- **TEXT PASSAGE**:
• • • •

General Instructions

  • All questions are compulsory.
  • Section A carries 1 mark each, Section B 2 marks, Section C 3 marks and Section D 5 marks.
  • Show all working for Sections B, C and D. Only final answers are given at the end — for full solutions, raise your doubts with your teacher.
Section A — Multiple Choice Questions 5 × 1 = 5 marks
1.
In the half-reaction method, oxygen is balanced by adding:
  • A.O₂
  • B.H₂O
  • C.OH⁻
  • D.H⁺
2.
Hydrogen in an acidic half-reaction is balanced by adding:
  • A.H₂O
  • B.OH⁻
  • C.H⁺
  • D.H₂
3.
Cr2O72- → 2Cr3+ involves a gain of how many electrons?
  • A.3
  • B.4
  • C.6
  • D.7
4.
A correctly balanced equation must conserve:
  • A.mass only
  • B.charge only
  • C.mass and charge
  • D.neither
5.
In 2MnO4- + 5C2O42- + 16H+ → products, the number of CO2 molecules formed is:
  • A.5
  • B.8
  • C.10
  • D.16
Section B — Short Answer (2 marks) 3 × 2 = 6 marks
6.
List the steps of the ion–electron method in order.
7.
Write the balanced reduction half-reaction of Cr2O72- in acidic medium.
8.
How is an acidic balanced equation converted to basic medium?
Section C — Short Answer (3 marks) 2 × 3 = 6 marks
9.
Balance MnO4- + Fe2+ → Mn2+ + Fe3+ in acidic medium by the half-reaction method.
10.

• • • •

- **SOURCE MATERIAL**:
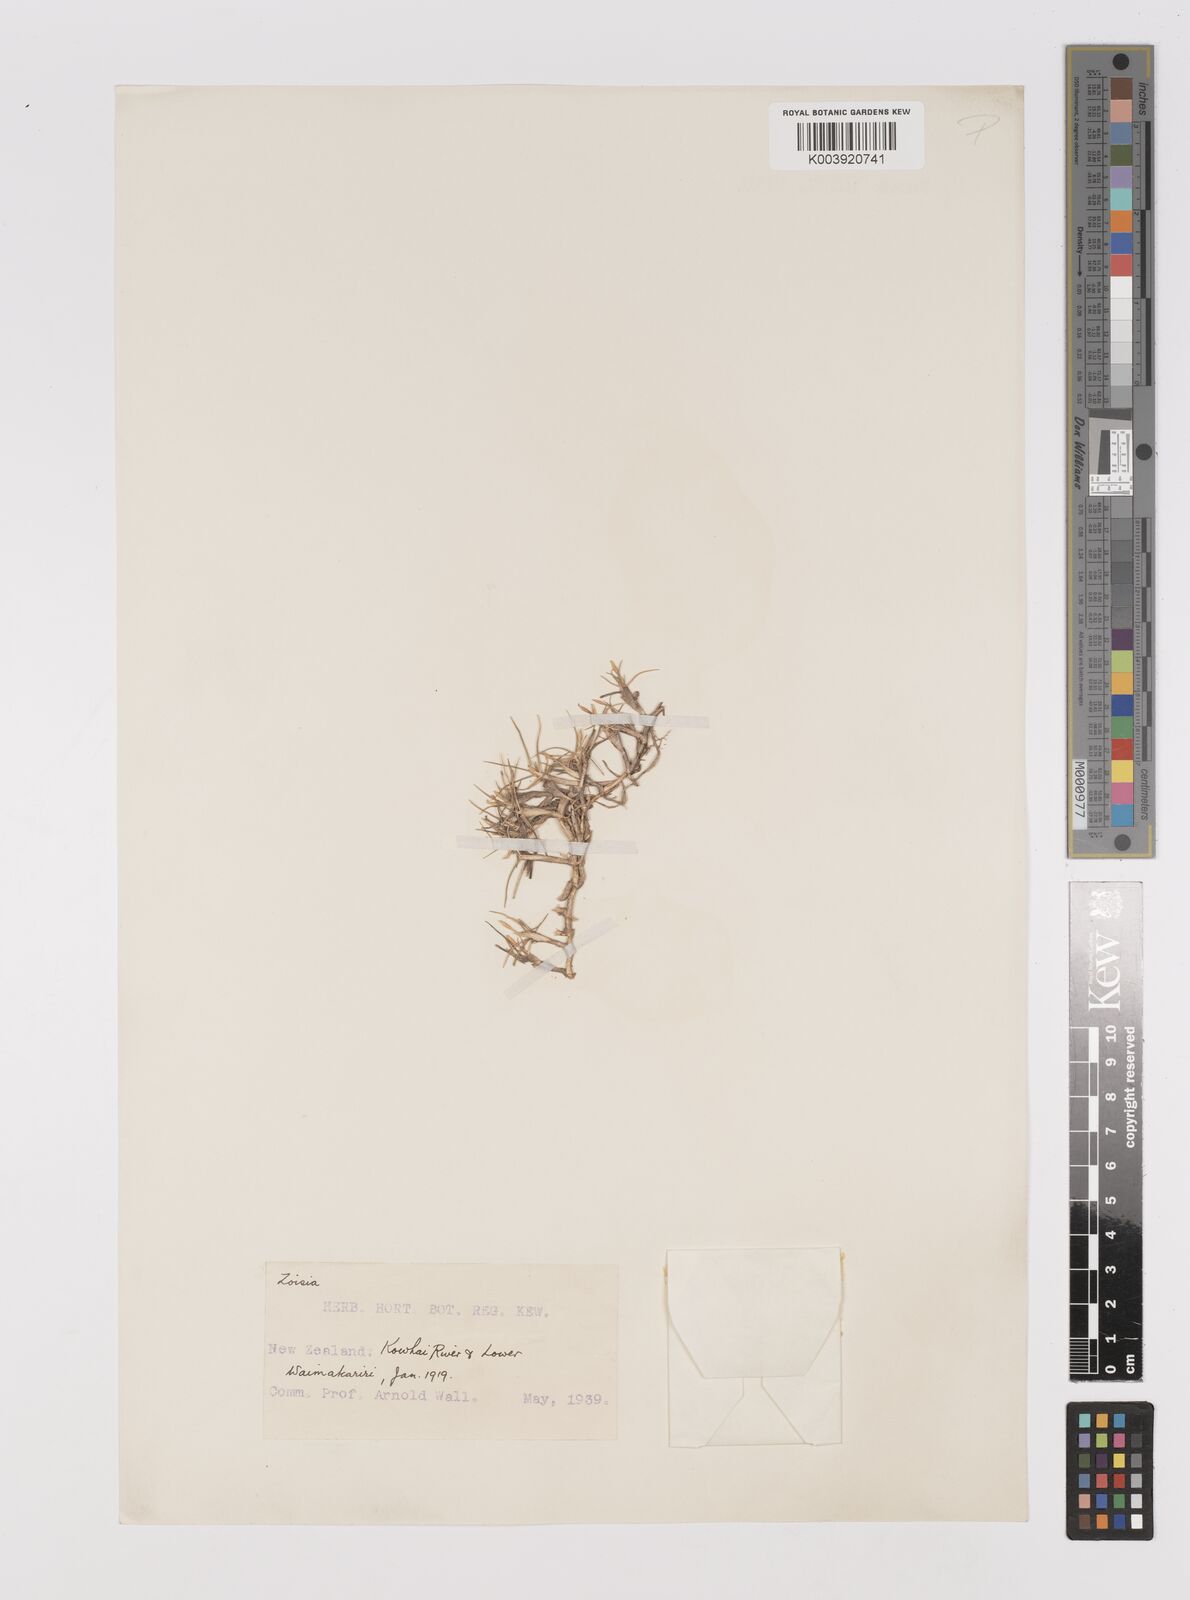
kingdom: Plantae
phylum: Tracheophyta
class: Liliopsida
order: Poales
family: Poaceae
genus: Zoysia
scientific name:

• • • •

- **GOALS**:
(a) Answer these from the chemistry worksheet:
(i) How many marks is each Section C question worth?
(ii) How many questions make up Section A?
(iii) For which sections must working be shown?
(b) Retype the lines of the plant entry, from "kingdom" through "scientific name", without changing anything, and leave the picture out.
The chemistry worksheet and the entry after it have nothing to do with each other.

- **TASK-BY-TASK RESULTS**:
(a)
(i) 3 marks
(ii) 5 questions
(iii) Sections B, C and D

(b)
kingdom: Plantae
phylum: Tracheophyta
class: Liliopsida
order: Poales
family: Poaceae
genus: Zoysia
scientific name:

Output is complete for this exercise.